### Exercise objective
Reproduce the text of every item below word for word, leaving out the pictures.

--------------------------------------------------

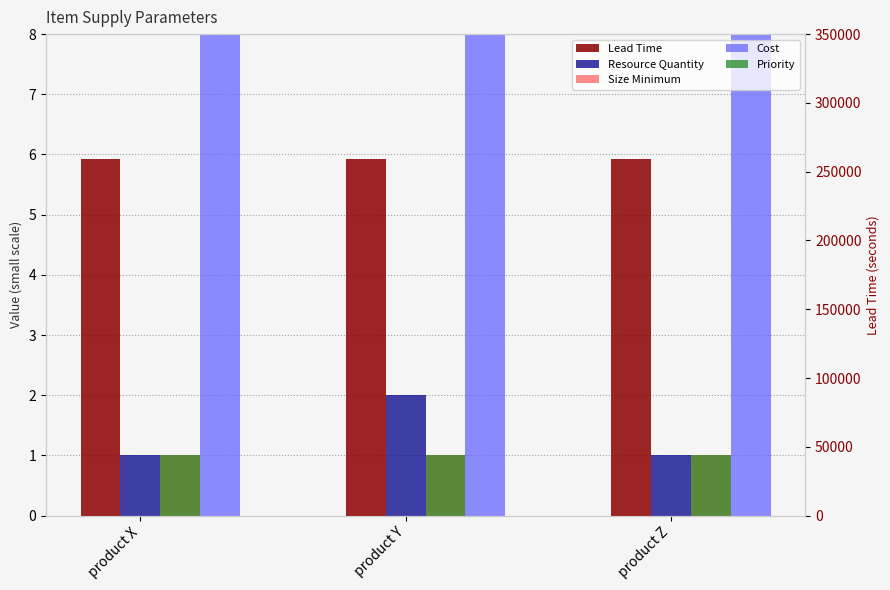

Reading right to left, extract all data points from this chart.

Resource Quantity: product Z=1	product Y=2	product X=1
Size Minimum: product Z=1	product Y=1	product X=1
Cost: product Z=10	product Y=10	product X=10
Priority: product Z=1	product Y=1	product X=1
Lead Time: product Z=259200	product Y=259200	product X=259200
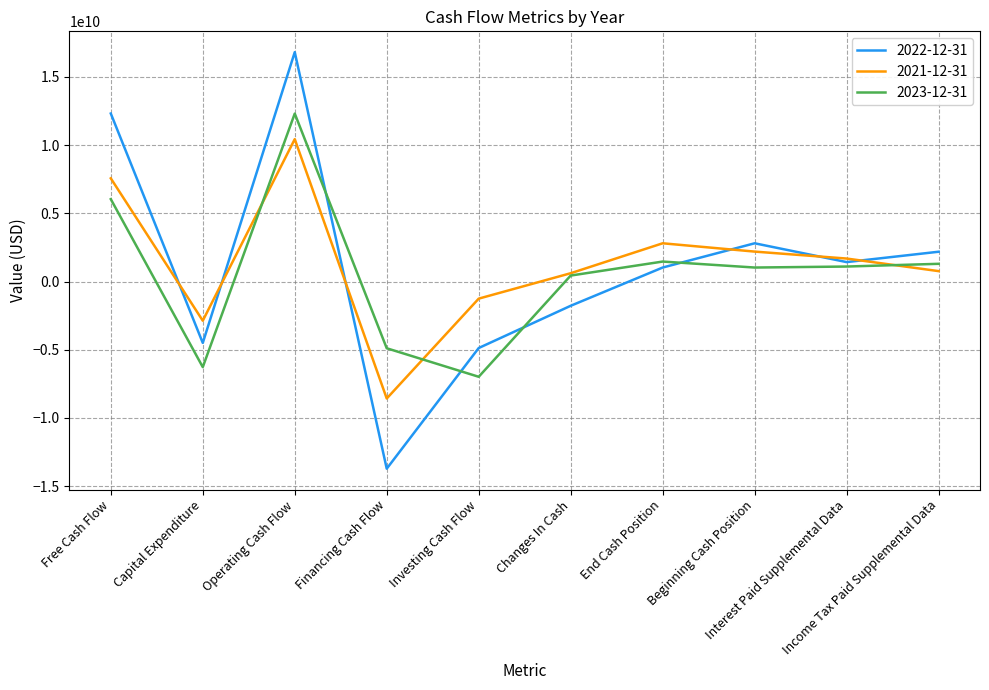

What is the maximum value for 2022-12-31?

16810000000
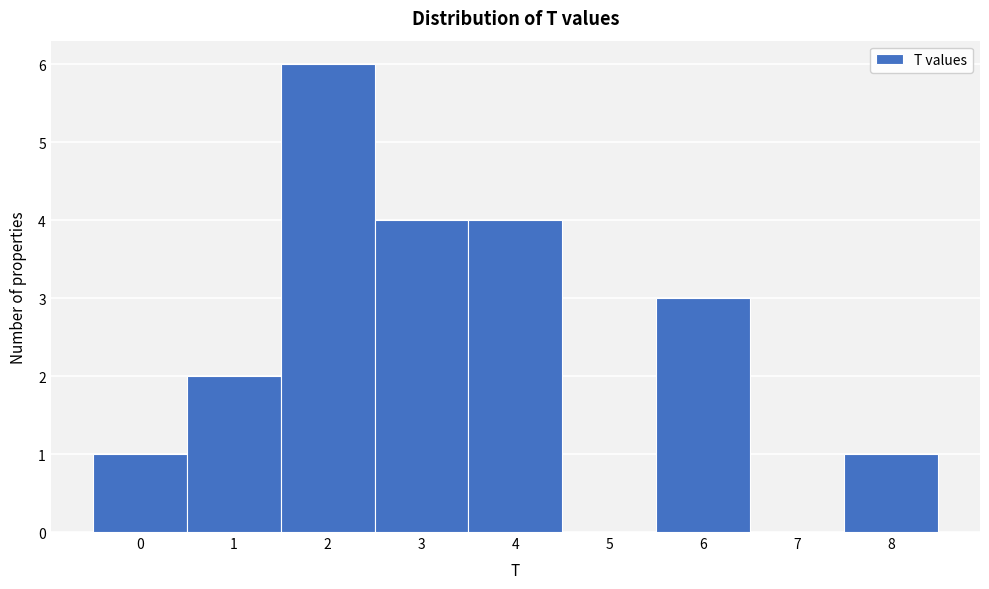

Reading left to right, list every bar in this chart as the range it spans on the x-axis followed by its height. The values are not printed on the chart, so give them approximately, as read against the axis.

-0.5 to 0.5: 1
0.5 to 1.5: 2
1.5 to 2.5: 6
2.5 to 3.5: 4
3.5 to 4.5: 4
4.5 to 5.5: 0
5.5 to 6.5: 3
6.5 to 7.5: 0
7.5 to 8.5: 1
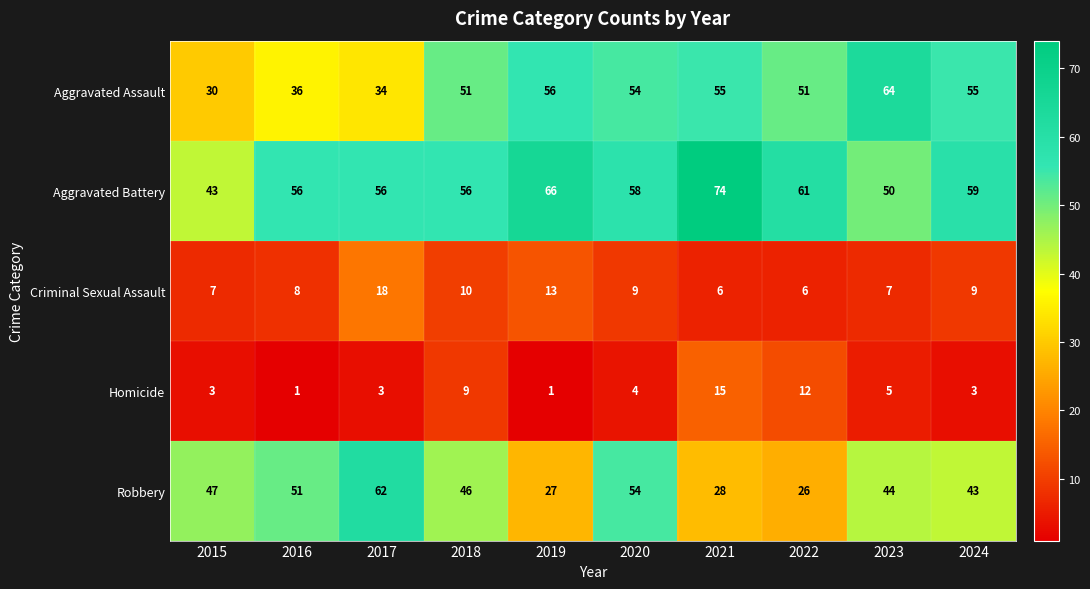

What value does the Criminal Sexual Assault series have at 2020?

9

--------------------------------------------------

### The answer
Reading right to left, extract all data points from this chart.

Resource Quantity: product Z=1	product Y=2	product X=1
Size Minimum: product Z=1	product Y=1	product X=1
Cost: product Z=10	product Y=10	product X=10
Priority: product Z=1	product Y=1	product X=1
Lead Time: product Z=259200	product Y=259200	product X=259200

What is the maximum value for 2022-12-31?

16810000000

Reading left to right, list every bar in this chart as the range it spans on the x-axis followed by its height. The values are not printed on the chart, so give them approximately, as read against the axis.

-0.5 to 0.5: 1
0.5 to 1.5: 2
1.5 to 2.5: 6
2.5 to 3.5: 4
3.5 to 4.5: 4
4.5 to 5.5: 0
5.5 to 6.5: 3
6.5 to 7.5: 0
7.5 to 8.5: 1

What value does the Criminal Sexual Assault series have at 2020?

9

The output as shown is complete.